A few days ago I asserted that “consumer” church is perhaps an over-simplification. Today I wonder if the word “attractional” is the same kind of thing.
Normally what people mean when they talk about an attractional church is a church that expects people to come to them to hear the gospel, on their terms. They expect others to cross cultural barriers in order to be introduced to the Christian story. If a few brave souls do this, they are socialized out of their old context and into their new “church culture” context. A missional church, by contrast, seeks to cross cultural boundaries and incarnate the gospel in a way that makes sense in each sub-context of an increasingly complex and pluralistic world. This is what is usually meant by the “attractional vs. missional” dichotomy. All well and good.

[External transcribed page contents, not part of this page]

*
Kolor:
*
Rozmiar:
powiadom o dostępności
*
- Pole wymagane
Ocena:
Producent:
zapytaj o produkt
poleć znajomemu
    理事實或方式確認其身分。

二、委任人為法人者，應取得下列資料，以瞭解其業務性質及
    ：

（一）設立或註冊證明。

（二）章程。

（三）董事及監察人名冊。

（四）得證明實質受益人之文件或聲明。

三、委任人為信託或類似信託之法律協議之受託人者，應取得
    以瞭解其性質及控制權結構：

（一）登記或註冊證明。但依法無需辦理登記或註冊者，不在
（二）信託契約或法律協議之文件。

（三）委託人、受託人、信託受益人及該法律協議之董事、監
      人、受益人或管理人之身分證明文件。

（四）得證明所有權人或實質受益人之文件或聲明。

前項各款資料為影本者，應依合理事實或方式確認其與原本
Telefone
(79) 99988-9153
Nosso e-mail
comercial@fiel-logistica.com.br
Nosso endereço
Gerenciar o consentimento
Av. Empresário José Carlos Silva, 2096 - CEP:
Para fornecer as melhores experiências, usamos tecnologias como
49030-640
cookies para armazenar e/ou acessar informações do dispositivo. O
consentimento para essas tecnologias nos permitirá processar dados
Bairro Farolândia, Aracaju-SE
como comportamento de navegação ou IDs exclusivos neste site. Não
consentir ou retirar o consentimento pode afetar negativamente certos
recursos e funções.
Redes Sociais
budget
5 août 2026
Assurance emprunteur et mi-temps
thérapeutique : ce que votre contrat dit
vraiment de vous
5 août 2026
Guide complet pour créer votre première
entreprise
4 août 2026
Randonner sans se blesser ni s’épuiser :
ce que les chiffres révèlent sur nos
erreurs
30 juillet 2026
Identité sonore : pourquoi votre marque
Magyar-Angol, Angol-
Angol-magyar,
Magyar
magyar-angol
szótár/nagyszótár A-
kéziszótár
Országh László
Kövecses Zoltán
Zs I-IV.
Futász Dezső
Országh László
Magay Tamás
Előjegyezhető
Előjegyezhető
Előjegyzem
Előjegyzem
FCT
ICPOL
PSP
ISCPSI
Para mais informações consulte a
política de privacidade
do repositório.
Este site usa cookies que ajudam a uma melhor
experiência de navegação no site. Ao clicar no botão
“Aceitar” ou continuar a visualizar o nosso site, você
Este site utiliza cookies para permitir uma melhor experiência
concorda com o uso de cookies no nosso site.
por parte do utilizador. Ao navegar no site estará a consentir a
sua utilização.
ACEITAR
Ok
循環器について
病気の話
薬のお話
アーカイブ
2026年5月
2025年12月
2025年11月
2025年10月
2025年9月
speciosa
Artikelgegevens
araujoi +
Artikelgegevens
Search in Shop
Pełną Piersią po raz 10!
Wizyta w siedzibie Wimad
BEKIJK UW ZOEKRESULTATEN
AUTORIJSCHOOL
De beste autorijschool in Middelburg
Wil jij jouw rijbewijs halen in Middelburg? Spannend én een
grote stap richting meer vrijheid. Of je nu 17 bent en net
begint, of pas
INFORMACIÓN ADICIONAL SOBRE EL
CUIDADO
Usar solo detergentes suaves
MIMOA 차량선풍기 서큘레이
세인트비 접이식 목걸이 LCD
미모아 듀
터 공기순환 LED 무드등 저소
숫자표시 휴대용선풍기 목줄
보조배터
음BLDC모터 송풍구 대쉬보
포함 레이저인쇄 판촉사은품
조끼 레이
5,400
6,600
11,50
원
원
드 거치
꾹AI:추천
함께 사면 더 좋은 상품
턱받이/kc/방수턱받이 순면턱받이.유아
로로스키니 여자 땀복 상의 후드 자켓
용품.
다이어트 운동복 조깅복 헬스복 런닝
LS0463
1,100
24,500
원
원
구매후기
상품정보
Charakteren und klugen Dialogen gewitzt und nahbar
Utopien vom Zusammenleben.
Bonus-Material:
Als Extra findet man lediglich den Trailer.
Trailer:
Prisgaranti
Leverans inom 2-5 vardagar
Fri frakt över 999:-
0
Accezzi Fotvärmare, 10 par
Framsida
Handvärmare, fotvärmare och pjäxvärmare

But how does a missional church incarnate the gospel in new contexts? How does it witness to the reality and power of Jesus’ resurrection? Foundationally by being the kind of community it seeks to multiply in that context. This means being a public community, a body politic, a tangible foretaste of God’s future kingdom, a place where heaven touches earth. It means being attractive to outsiders.
The issue at stake, then, is not whether or not people are attracted to your community, but why they are attracted. What are they attracted to? The quality of the music? The length of the services? The aesthetic sensibilities of the interior decorator? The warm feeling I get in my tummy when that one guy talks? Those are all life-denying dead-ends.
But there is another kind of attractive-ness that should characterize Christian community. It should commend itself to outsiders as a profoundly wonderful way to live, even if it makes demands that many are not prepared to make (Acts 5:13). Ultimately we need to smoking what we’re selling, right?
The result should be a transformed community that really is quite attractive to people. A community of people who seem to really be able to forgive one another and be reconciled with one another. A community of abundant joy and laughter. A community of love where the bad habits of life are broken people are regularly and consistently transformed.
Lesslie Newbigin, that seminal missional thinker, said the church was called to be a foretaste of the kingdom of God, like an appetizer of the new heavens and new earth. What could be more attractive than that? Being truly attractive, it seems, is actually necessary for making sense of the gospel in a post-Christendom context.
So maybe there’s a better term than “attractional” to say what we mean. Alan Hirsch, who apparently coined the term, said (in this video) that he wishes he’d used the term “extractional” instead. Maybe we should just start using it? It seems to more accurately convey what we’re saying is a bad idea.